Joseph College v. Prince Edward County Department of Social Services
This text of Joseph College v. Prince Edward County Department of Social Services (Joseph College v. Prince Edward County Department of Social Services) is published on Counsel Stack Legal Research, covering Court of Appeals of Virginia primary law. Counsel Stack provides free access to over 12 million legal documents including statutes, case law, regulations, and constitutions.
Opinion
COURT OF APPEALS OF VIRGINIA
Present: Judges Frank, Alston and Senior Judge Coleman
JOSEPH COLLEGE MEMORANDUM OPINION * v. Record No. 2630-09-2 PER CURIAM JULY 20, 2010 PRINCE EDWARD COUNTY DEPARTMENT OF SOCIAL SERVICES
FROM THE CIRCUIT COURT OF PRINCE EDWARD COUNTY Joel C. Cunningham, Judge
(James C. Bell; Blessing & Bell, on brief), for appellant.
(Jody Holyst Fariss; H. Evans Thomas, V, Guardian ad litem for the minor child, on brief), for appellee.
Joseph College (father) appeals the trial court’s ruling approving the entrustment agreement.

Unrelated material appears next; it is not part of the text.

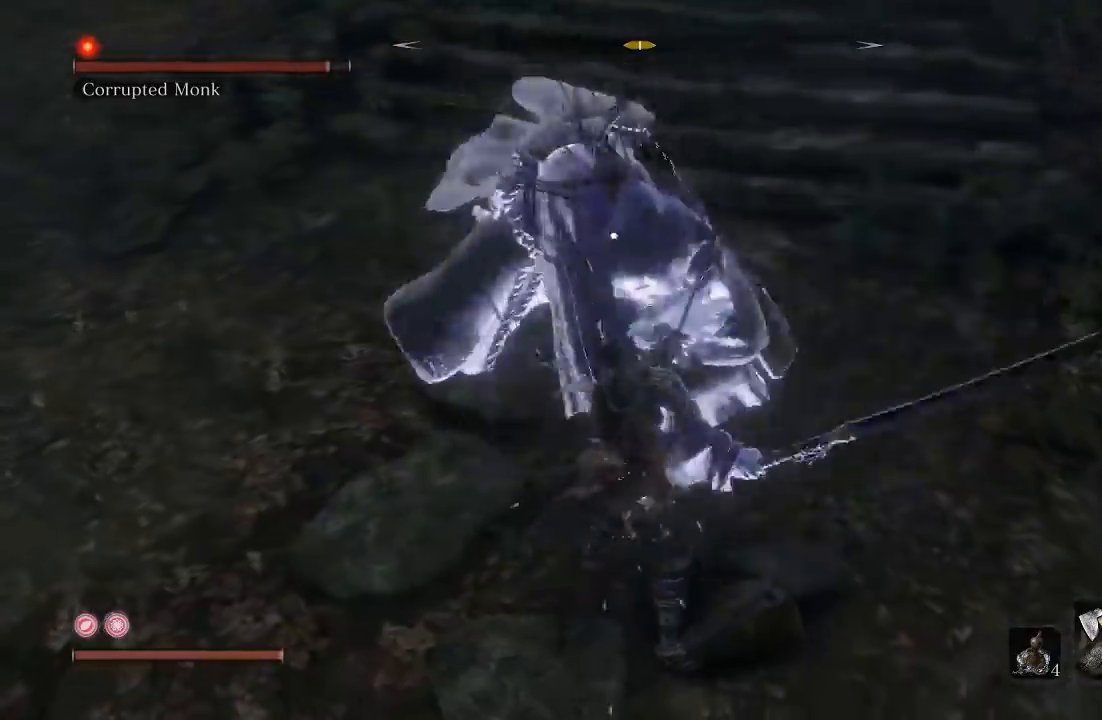
{"buttons": [], "left_stick": "up", "right_stick": "center", "button_events": []}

Father argues that the trial court erred in approving the entrustment agreement that he signed with
the Prince Edward County Department of Social Services (the Department). Upon reviewing the
record and briefs of the parties, we conclude that this appeal is without merit. Accordingly, we
summarily affirm the decision of the trial court. See Rule 5A:27.
BACKGROUND
We view the evidence in the light most favorable to the prevailing party below and grant
to it all reasonable inferences fairly deducible therefrom. See Logan v. Fairfax County Dep’t of
Human Dev., 13 Va. App. 123, 128, 409 S.E.2d 460, 462 (1991).
Father has a child who was born in July 2001. In July 2008, the child was admitted to
Virginia Baptist Hospital because he was considered a threat to himself or others. The child
* Pursuant to Code § 17.1-413, this opinion is not designated for publication. stayed in the hospital for approximately two weeks. Upon his release, father did not seek any
counseling for the child.
On August 28, 2008, father signed a temporary entrustment agreement regarding the
child. At the time, father said that he could no longer control the child because the child was
being physically aggressive and acting out sexually. The child had stabbed his cousin with a pair
of scissors and stabbed his brother with chopsticks. He also had sexually abused his sister and
acted out sexually with two of his cousins. At the time of the entrustment, father was living with
his girlfriend and four other children in a one-bedroom motel room. The room was filthy, and
the children were dirty. When the child entered the Department’s care, he was treated by a
pediatrician for scabies. The child was placed in a foster care home for approximately one
month, but was later moved to Bridges Treatment Center because of his physically aggressive
behavior and suicidal tendencies. He remained in Bridges Treatment Center for approximately
one year and then moved to a therapeutic foster home.
In October 2008, the Department filed a petition for approval of the entrustment
agreement and an initial foster care plan. The Department wanted father to participate in and
complete a psychological evaluation and follow through with the psychologist’s
recommendations. The Department also required father to obtain and maintain appropriate and
clean housing. Father was required to go to parenting classes, cooperate with the Department,
and regularly visit with the child. Father did not follow any of the Department’s
recommendations, which was why the Department sought approval of the entrustment
agreement.
On November 19, 2008, the Prince Edward County Juvenile and Domestic Relations
District Court (the J&DR court) approved the entrustment agreement and initial foster care plan.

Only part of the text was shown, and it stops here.